Question

A thick plane mirror shows a number of images out of the filament of an electric bulb. Of these, the brightest image is the
$ \left( A \right){1^{st}} \\
  \left( B \right){2^{nd}} \\
  \left( C \right){3^{rd}} \\
  \left( D \right){4^{th}} \\ $

Answer 1

Hint :To solve this question, first construct a figure showing the reflection of light from a thick mirror. Then consider all the images that will be formed and then the brightness of each is compared using the concepts of reflection.
Consider the four images formed. Compare the origins of their formation and then the brightness.

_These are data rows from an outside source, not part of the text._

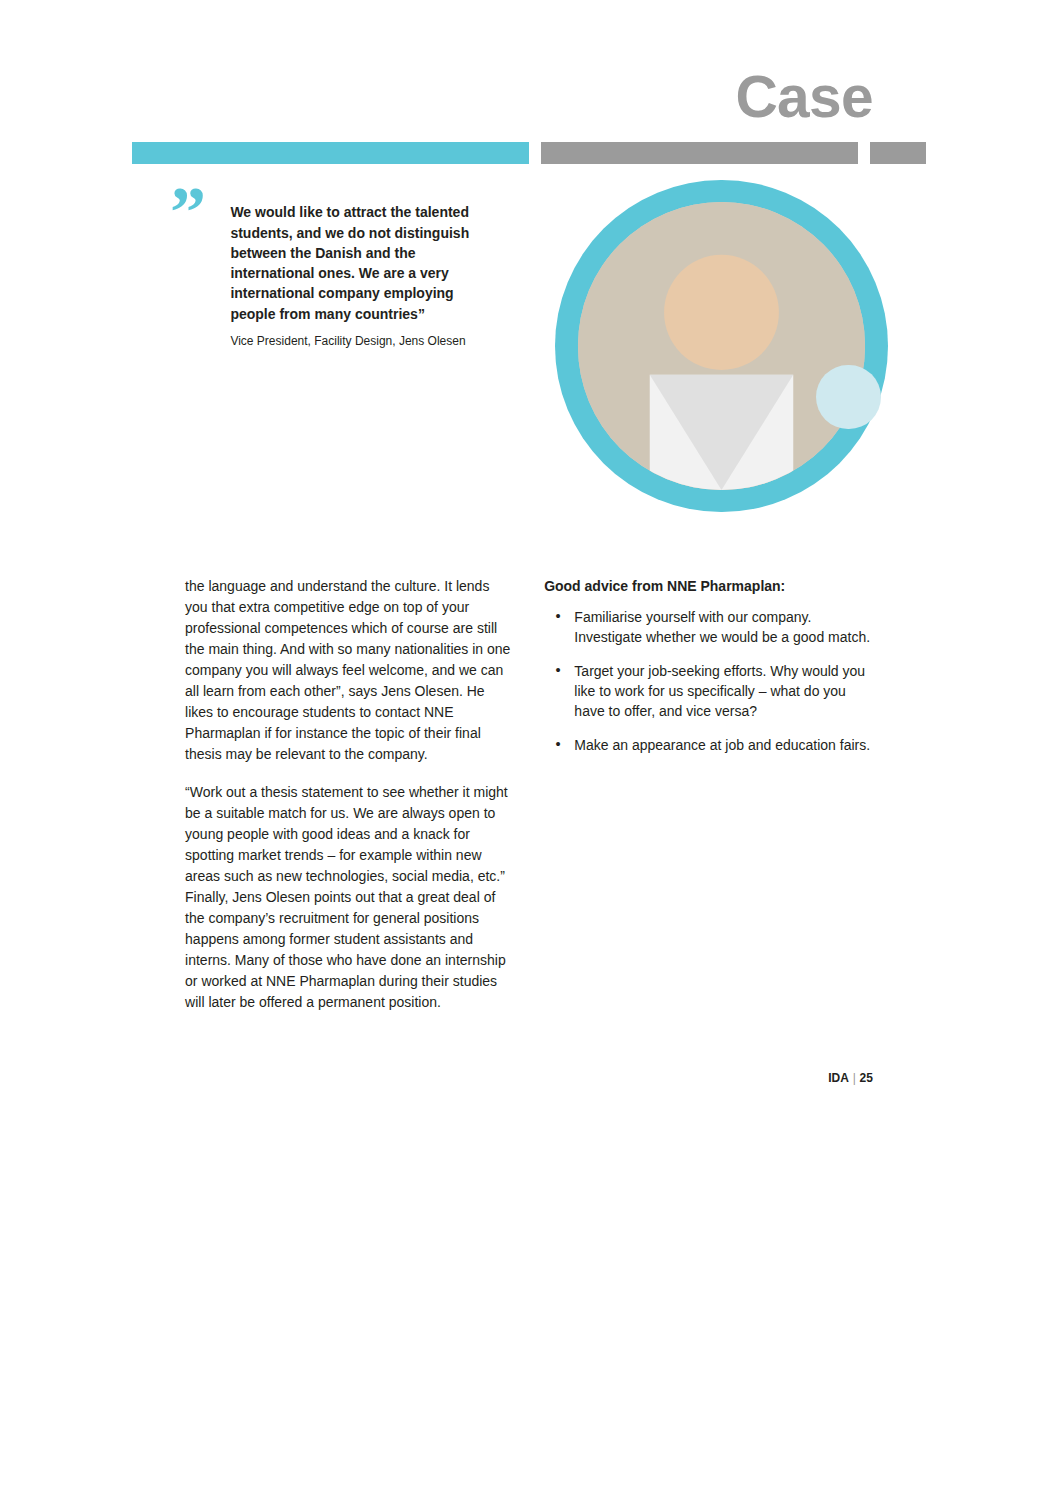Case
”
We would like to attract the talented students, and we do not distinguish between the Danish and the international ones. We are a very international company employing people from many countries”
Vice President, Facility Design, Jens Olesen
the language and understand the culture. It lends you that extra competitive edge on top of your professional competences which of course are still the main thing. And with so many nationalities in one company you will always feel welcome, and we can all learn from each other”, says Jens Olesen. He likes to encourage students to contact NNE Pharmaplan if for instance the topic of their final thesis may be relevant to the company.
“Work out a thesis statement to see whether it might be a suitable match for us. We are always open to young people with good ideas and a knack for spotting market trends – for example within new areas such as new technologies, social media, etc.” Finally, Jens Olesen points out that a great deal of the company’s recruitment for general positions happens among former student assistants and interns. Many of those who have done an internship or worked at NNE Pharmaplan during their studies will later be offered a permanent position.
Good advice from NNE Pharmaplan:
Familiarise yourself with our company. Investigate whether we would be a good match.
Target your job-seeking efforts. Why would you like to work for us specifically – what do you have to offer, and vice versa?
Make an appearance at job and education fairs.
IDA|25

Complete Step By Step Answer:

In the mirror $ M $ , as we can see that the reflection takes place at the two surfaces $ AB $ and $ CD $ , the images are formed due to the reflection from both. Now as we know that the second surface is the silvered one, then the image formed due to the second one i.e. $ CD $ is more bright as compared to that from the first surface $ AB $ . The further images are formed due to the multiple reflections which involve the absorption of light from the medium. This results in the brightness of the images getting decreased, therefore, we can say that the further images become fainter due to the light absorption.
So, following this concept, we infer here that the brightest image formed will be the second image which is formed by the silvered surface.
Hence, option $ \left( B \right) $ is the correct one.

Note :
The images first, third and fourth are fainter, where third and fourth are due to absorption where first is less bright as the surface is not silvered. However, if the surface $ AB $ were silvered, then only one image would have been formed.